Coin Metrics backs this up with their own numbers. Miners still hold around 1.8 million BTC as of March 2026, but they’re not dumping it like before. The cautious approach suggests they see something coming – or they’re just not desperate for cash right now. Hard to say which.
Crypto analyst Willy Woo jumped on social media calling this classic pre-halving behavior. “The decrease in miner selling aligns with historic trends that often precede supply shocks,” Woo said. But he warned external factors could still mess things up.
Exchange Flows Tell the Story
CryptoQuant noticed something else interesting on March 30. Bitcoin exchange reserves dropped by roughly 20,000 BTC in just one week. That’s coins leaving exchanges, probably heading to cold storage where people park their long-term holds.
The pattern’s clear enough. Less Bitcoin sitting on exchanges means less available for immediate selling. Combined with miners holding back their fresh coins, the supply squeeze gets tighter. Whether that translates to higher prices depends on demand staying strong.
Santiment’s research shows wallets holding between 1,000 and 10,000 BTC accumulated over 125,000 coins last month alone. These aren’t retail investors – we’re talking high-net-worth individuals and institutions making serious moves.
Anthony Pompliano weighed in on Twitter March 29, calling the accumulation “a clear sign of confidence in the digital asset’s resilience and long-term potential.” His followers seemed pretty optimistic about where things head next. This echoes themes explored in Bitcoin Drops to ,400 as Critical, underscoring the shifting landscape.
But not everyone’s convinced yet.
Caution from Traditional Finance
JP Morgan’s March 27 market note urged investors to watch for macroeconomic disruptions that could hit crypto markets. The bank stressed monitoring global economic indicators that might change how investors behave and what they’re willing to pay for assets.

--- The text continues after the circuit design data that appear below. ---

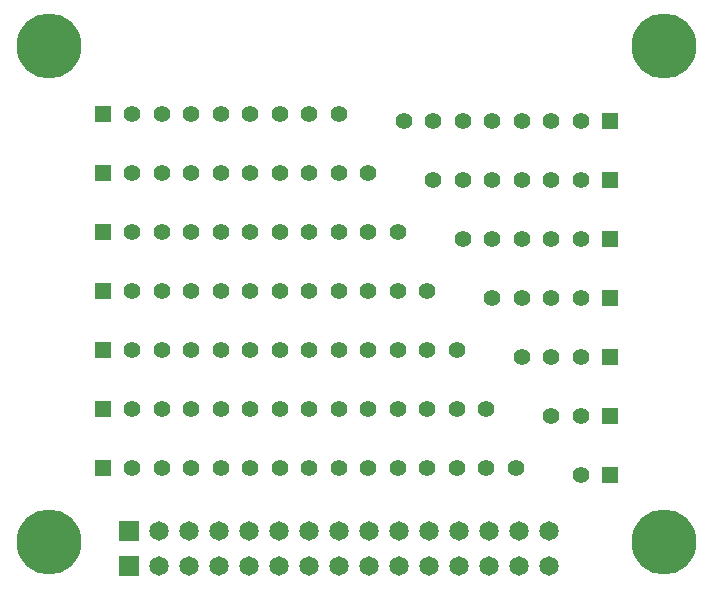
<source format=gbs>
%FSLAX33Y33*%
%MOMM*%
%AMRect-W1650000-H1650000-RO1.500*
21,1,1.65,1.65,0.,0.,90*%
%AMRect-W1400000-H1400000-RO1.000*
21,1,1.4,1.4,0.,0.,180*%
%ADD10C,5.5*%
%ADD11C,1.65*%
%ADD12Rect-W1650000-H1650000-RO1.500*%
%ADD13R,1.4X1.4*%
%ADD14C,1.4*%
%ADD15C,1.4*%
%ADD16Rect-W1400000-H1400000-RO1.000*%
D10*
%LNbottom solder mask_traces*%
%LNbottom solder mask component 312304718256dca2*%
G01*
X4000Y4000D03*
%LNbottom solder mask component af4949e430c5f950*%
D11*
X13260Y2000D03*
X15800Y2000D03*
X18340Y2000D03*
X20880Y2000D03*
X23420Y2000D03*
X25960Y2000D03*
X28500Y2000D03*
X31040Y2000D03*
X33580Y2000D03*
X36120Y2000D03*
X38660Y2000D03*
X41200Y2000D03*
X43740Y2000D03*
X46280Y2000D03*
D12*
X10720Y2000D03*
%LNbottom solder mask component 8278d696741b52da*%
D13*
X8500Y10300D03*
D14*
X11000Y10300D03*
X13500Y10300D03*
X16000Y10300D03*
X18500Y10300D03*
X21000Y10300D03*
X23500Y10300D03*
X26000Y10300D03*
X28500Y10300D03*
X31000Y10300D03*
X33500Y10300D03*
X36000Y10300D03*
X38500Y10300D03*
X41000Y10300D03*
X43500Y10300D03*
%LNbottom solder mask component 08ce969612039e64*%
D15*
X49000Y39700D03*
X46500Y39700D03*
X44000Y39700D03*
X41500Y39700D03*
X39000Y39700D03*
X36500Y39700D03*
X34000Y39700D03*
D16*
X51500Y39700D03*
%LNbottom solder mask component e805279d35b13680*%
D15*
X49000Y34700D03*
X46500Y34700D03*
X44000Y34700D03*
X41500Y34700D03*
X39000Y34700D03*
X36500Y34700D03*
D16*
X51500Y34700D03*
%LNbottom solder mask component 16fab53d32d5a67c*%
D15*
X49000Y9700D03*
D16*
X51500Y9700D03*
%LNbottom solder mask component a015b0e8d900f81e*%
D15*
X49000Y14700D03*
X46500Y14700D03*
D16*
X51500Y14700D03*
%LNbottom solder mask component b3f41ef893718b1e*%
D13*
X8500Y25300D03*
D14*
X11000Y25300D03*
X13500Y25300D03*
X16000Y25300D03*
X18500Y25300D03*
X21000Y25300D03*
X23500Y25300D03*
X26000Y25300D03*
X28500Y25300D03*
X31000Y25300D03*
X33500Y25300D03*
X36000Y25300D03*
%LNbottom solder mask component ad3850c414a05864*%
D15*
X49000Y29700D03*
X46500Y29700D03*
X44000Y29700D03*
X41500Y29700D03*
X39000Y29700D03*
D16*
X51500Y29700D03*
%LNbottom solder mask component da7bfe2cf6314d72*%
D13*
X8500Y15300D03*
D14*
X11000Y15300D03*
X13500Y15300D03*
X16000Y15300D03*
X18500Y15300D03*
X21000Y15300D03*
X23500Y15300D03*
X26000Y15300D03*
X28500Y15300D03*
X31000Y15300D03*
X33500Y15300D03*
X36000Y15300D03*
X38500Y15300D03*
X41000Y15300D03*
%LNbottom solder mask component 228893982379df3f*%
D15*
X49000Y19700D03*
X46500Y19700D03*
X44000Y19700D03*
D16*
X51500Y19700D03*
%LNbottom solder mask component ae4397b8c1491a36*%
D11*
X13260Y5000D03*
X15800Y5000D03*
X18340Y5000D03*
X20880Y5000D03*
X23420Y5000D03*
X25960Y5000D03*
X28500Y5000D03*
X31040Y5000D03*
X33580Y5000D03*
X36120Y5000D03*
X38660Y5000D03*
X41200Y5000D03*
X43740Y5000D03*
X46280Y5000D03*
D12*
X10720Y5000D03*
%LNbottom solder mask component 5071099a7d24bbfe*%
D10*
X56000Y4000D03*
%LNbottom solder mask component da574c27139357db*%
D13*
X8500Y20300D03*
D14*
X11000Y20300D03*
X13500Y20300D03*
X16000Y20300D03*
X18500Y20300D03*
X21000Y20300D03*
X23500Y20300D03*
X26000Y20300D03*
X28500Y20300D03*
X31000Y20300D03*
X33500Y20300D03*
X36000Y20300D03*
X38500Y20300D03*
%LNbottom solder mask component eafc2537431a66c3*%
D13*
X8500Y40300D03*
D14*
X11000Y40300D03*
X13500Y40300D03*
X16000Y40300D03*
X18500Y40300D03*
X21000Y40300D03*
X23500Y40300D03*
X26000Y40300D03*
X28500Y40300D03*
%LNbottom solder mask component 0d8454b4dea2efd4*%
D10*
X4000Y46000D03*
%LNbottom solder mask component b7702b93b57b5186*%
D13*
X8500Y30300D03*
D14*
X11000Y30300D03*
X13500Y30300D03*
X16000Y30300D03*
X18500Y30300D03*
X21000Y30300D03*
X23500Y30300D03*
X26000Y30300D03*
X28500Y30300D03*
X31000Y30300D03*
X33500Y30300D03*
%LNbottom solder mask component b3d13cb211f619d0*%
D10*
X56000Y46000D03*
%LNbottom solder mask component f237f16fae055c2f*%
D13*
X8500Y35300D03*
D14*
X11000Y35300D03*
X13500Y35300D03*
X16000Y35300D03*
X18500Y35300D03*
X21000Y35300D03*
X23500Y35300D03*
X26000Y35300D03*
X28500Y35300D03*
X31000Y35300D03*
%LNbottom solder mask component 33b1766a393aa792*%
D15*
X49000Y24700D03*
X46500Y24700D03*
X44000Y24700D03*
X41500Y24700D03*
D16*
X51500Y24700D03*
M02*
</source>
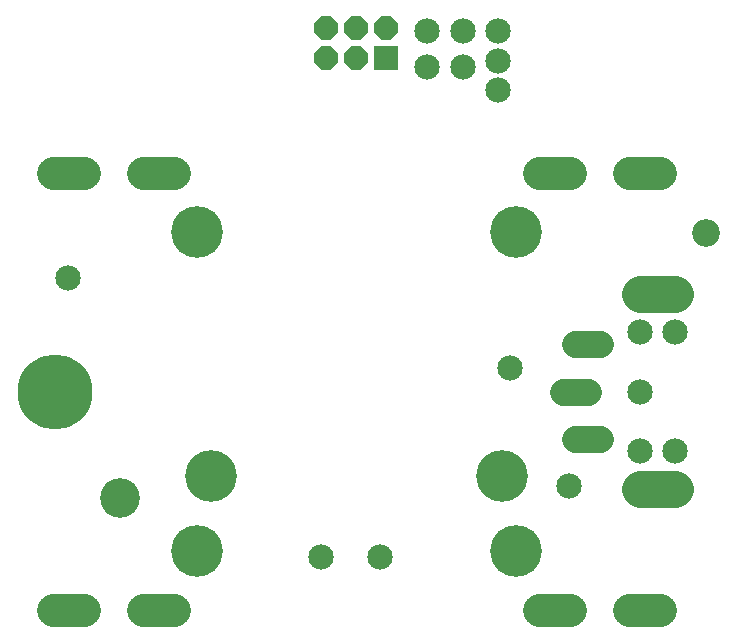
<source format=gbs>
G75*
%MOIN*%
%OFA0B0*%
%FSLAX24Y24*%
%IPPOS*%
%LPD*%
%AMOC8*
5,1,8,0,0,1.08239X$1,22.5*
%
%ADD10C,0.1320*%
%ADD11C,0.2501*%
%ADD12C,0.0887*%
%ADD13C,0.1241*%
%ADD14R,0.0800X0.0800*%
%ADD15OC8,0.0800*%
%ADD16C,0.1110*%
%ADD17C,0.0847*%
%ADD18C,0.1720*%
%ADD19C,0.0926*%
%ADD20C,0.1721*%
D10*
X006086Y010416D03*
D11*
X003920Y013960D03*
D12*
X020849Y013960D02*
X021676Y013960D01*
X022070Y015534D02*
X021243Y015534D01*
X021243Y012385D02*
X022070Y012385D01*
D13*
X023408Y010711D02*
X024589Y010711D01*
X024589Y017208D02*
X023408Y017208D01*
D14*
X014960Y025074D03*
D15*
X013960Y025074D03*
X012960Y025074D03*
X012960Y026074D03*
X013960Y026074D03*
X014960Y026074D03*
D16*
X004885Y006676D02*
X003835Y006676D01*
X006835Y006676D02*
X007885Y006676D01*
X020035Y006676D02*
X021085Y006676D01*
X023035Y006676D02*
X024085Y006676D01*
X024085Y021243D02*
X023035Y021243D01*
X021085Y021243D02*
X020035Y021243D01*
X007885Y021243D02*
X006835Y021243D01*
X004885Y021243D02*
X003835Y021243D01*
D17*
X004353Y017739D03*
X016322Y024786D03*
X017503Y024786D03*
X018684Y024983D03*
X018684Y023999D03*
X018684Y025967D03*
X017503Y025967D03*
X016322Y025967D03*
X023408Y015928D03*
X024589Y015928D03*
X023408Y013960D03*
X023408Y011991D03*
X024589Y011991D03*
X021046Y010810D03*
X019078Y014747D03*
X014747Y008448D03*
X012778Y008448D03*
D18*
X009101Y011154D03*
X018818Y011154D03*
D19*
X025623Y019245D03*
D20*
X019274Y019274D03*
X008645Y019274D03*
X008645Y008645D03*
X019274Y008645D03*
M02*

</source>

Without clear statements from the SEC or Federal Reserve, market participants are basically flying blind on regulatory risks. Major exchanges like Binance and Coinbase haven’t commented on whether these flows affect their trading volumes or pricing strategies either.
Michael Saylor’s MicroStrategy added another 5,000 BTC to their pile recently, bringing their total above 135,000 coins. Saylor’s March 29 statement reinforced his company’s commitment to accumulation, giving more fuel to the institutional confidence narrative.
The Bitcoin network’s hashrate stayed stable despite miners selling less, according to Glassnode’s March 30 data. Miners kept their operations running at full capacity, which suggests they’re preparing for something – maybe higher prices that make holding worthwhile.
Reached for comment about these market movements, the SEC didn’t respond. Their silence leaves questions about potential regulatory impacts hanging over the whole situation, keeping investors guessing about future actions that could influence Bitcoin’s trajectory. Market participants tracking Bitcoin Fear Index Crashes to Three-Year will find additional context here.
The 67,000 BTC absorption by accumulation addresses represents roughly $1.8 billion at current prices, making it one of the larger documented whale buying sprees in recent months.
Frequently Asked Questions
How much Bitcoin did accumulation addresses absorb?
Accumulation addresses absorbed 67,000 BTC according to onchain data from blockchain analytics firms.
Why are miners selling less Bitcoin now?
Miners reduced sales to 2024 lows, possibly anticipating higher prices or following pre-halving patterns that historically precede supply shocks.